If you already have experiences with specific grammars, e.g. the TypeScript grammar or the C-grammar, and think it is superior to the TextMate grammars, let us know. That would be the criteria for us to invest.

Kroc commented 6 years ago

This may help in the future with the whole 'embedding one language in another', which is an enfant terrible when it comes to TextMate grammars.

omniomi commented 6 years ago

There's also a request in #5408 for .sublime-syntax which has been open since Apr 2016 which would also be a step up from .tmLanguage.

While tree-sitter has an awesome concept I can't say the idea of writing grammar in JavaScript is all that appealing.

fcurts commented 6 years ago

@omniomi tree-sitter also supports writing grammars in pure JSON if that's what you prefer. The main & dramatic advantage of tree-sitter is that it's a full parsing system and not an ad-hoc, underspecified, horrifyingly complex yet extremely limited regex contraption.

ahuertabhg commented 5 years ago

Integrating tree-sitter would help solve this issue https://github.com/OmniSharp/omnisharp-vscode/issues/2461

sean-mcmanus commented 5 years ago

@aeschli Atom has switched to tree sitter for C++ and no longer fixing issues with Text Mate: https://github.com/atom/language-c/issues/232#issuecomment-426018195 . Please advise on how we should proceed for improving the C++ syntax highlighting/etc. experience.

maxbrunsfeld commented 5 years ago

:wave: Just to reiterate - the Atom team doesn't intend to disrupt other apps like VSCode that are using modules like language-c. We will definitely continue to accept good PRs that update the text-mate grammar.

The reason that we've been closing issues like that is just to be explicit about the fact that our team won't be prioritizing work on them in the future, since Atom is moving away from text-mate grammars.

bobbrow commented 5 years ago

@sean-mcmanus we already have our own syntax highlighting stuff (shared with Visual Studio), but haven't been able to use it because we are waiting on an API that lets us turn off tmLanguage and provide the coloring ourselves: #585. Moving to tree-sitter is only relevant to us so long as #585 is incomplete.

bklebe commented 5 years ago

Tree-sitter is extensible for other programming languages, and in particular already supports Rust and Ruby as well. Are the Visual Studio APIs ready to be extended with new language support in those ways?

Geobert commented 5 years ago

I'm wondering if tree-sitter can solve this https://github.com/Microsoft/vscode/issues/51157

Stanzilla commented 5 years ago

@bobbrow is that a finite decision? Would have been nice to share the code with Atom here.

Astrantia commented 5 years ago

No plans for this in 2018?

github-yxb commented 5 years ago

It's going to be 2019!!

Collection entries
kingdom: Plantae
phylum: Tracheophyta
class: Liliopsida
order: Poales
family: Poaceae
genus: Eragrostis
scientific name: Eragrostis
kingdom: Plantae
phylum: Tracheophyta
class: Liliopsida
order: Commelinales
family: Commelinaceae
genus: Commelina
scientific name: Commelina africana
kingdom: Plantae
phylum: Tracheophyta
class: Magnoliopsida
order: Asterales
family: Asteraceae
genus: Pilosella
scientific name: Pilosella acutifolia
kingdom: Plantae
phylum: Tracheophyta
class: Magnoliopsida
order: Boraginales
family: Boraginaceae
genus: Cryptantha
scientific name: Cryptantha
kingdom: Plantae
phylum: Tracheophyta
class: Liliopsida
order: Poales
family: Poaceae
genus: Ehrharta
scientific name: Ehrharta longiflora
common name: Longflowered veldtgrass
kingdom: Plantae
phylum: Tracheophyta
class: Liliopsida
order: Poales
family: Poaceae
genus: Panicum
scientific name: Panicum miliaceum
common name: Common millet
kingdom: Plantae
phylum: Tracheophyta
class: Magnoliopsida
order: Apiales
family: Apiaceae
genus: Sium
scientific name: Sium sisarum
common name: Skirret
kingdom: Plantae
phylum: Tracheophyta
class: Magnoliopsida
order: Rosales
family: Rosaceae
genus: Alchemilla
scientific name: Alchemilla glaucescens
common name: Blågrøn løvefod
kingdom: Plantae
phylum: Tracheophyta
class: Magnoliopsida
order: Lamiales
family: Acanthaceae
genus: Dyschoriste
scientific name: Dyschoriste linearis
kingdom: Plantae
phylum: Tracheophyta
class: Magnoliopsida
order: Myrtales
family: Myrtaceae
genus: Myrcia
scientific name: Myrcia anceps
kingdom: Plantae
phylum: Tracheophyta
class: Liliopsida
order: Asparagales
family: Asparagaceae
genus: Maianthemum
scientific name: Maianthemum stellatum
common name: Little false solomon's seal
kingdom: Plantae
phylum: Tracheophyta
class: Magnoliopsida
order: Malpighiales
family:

▸ **WRITTEN EXERCISE A**
Copy the stretch of the tree-sitter discussion from "There's also a" through "limited regex contraption." word for word.
▸ **WRITTEN EXERCISE B**
Carry on the tree-sitter discussion, picking up right after its last comment.
The organism classification lines play no part in this.

▸ **WRITTEN ANSWER A**
There's also a request in #5408 for .sublime-syntax which has been open since Apr 2016 which would also be a step up from .tmLanguage.

While tree-sitter has an awesome concept I can't say the idea of writing grammar in JavaScript is all that appealing.

fcurts commented 6 years ago

@omniomi tree-sitter also supports writing grammars in pure JSON if that's what you prefer. The main & dramatic advantage of tree-sitter is that it's a full parsing system and not an ad-hoc, underspecified, horrifyingly complex yet extremely limited regex contraption.

▸ **WRITTEN ANSWER B**
sean-mcmanus commented 5 years ago

Yeah, Atom 1.33 ships with tree sitter and most of the C/C++ colorization bugs have been fixed with it -- the Atom/language-c team is closing the non-tree sitter bugs.

fcurts commented 5 years ago

I fully agree with you that TextMate grammars are challenging to implement and have limitations, but it's always a lot of work to create and maintain a grammar. That will not be different with Tree-Sitter.

@aeschli I meanwhile re-implemented my TextMate grammar with tree-sitter because the former proved unmaintainable (templated regexes up to 400 characters long, etc.). Developing the tree-sitter grammar and highlighter from scratch took three days, compared to three weeks for the TextMate grammar. The new highlighter works better and is dramatically easier to maintain. I wish I could use it in VS Code as well.

Geobert commented 5 years ago

Still no plan for this? At least an exploration?

jeff-hykin commented 5 years ago

@fcurts Could I see your re-implementation? I currently maintain the TextMate C/C++ grammar. Its actually easy to maintain now that its written in Ruby with actual variables and functions instead of Regex, but it doesn't fix the inherent limitations of the TextMate engine.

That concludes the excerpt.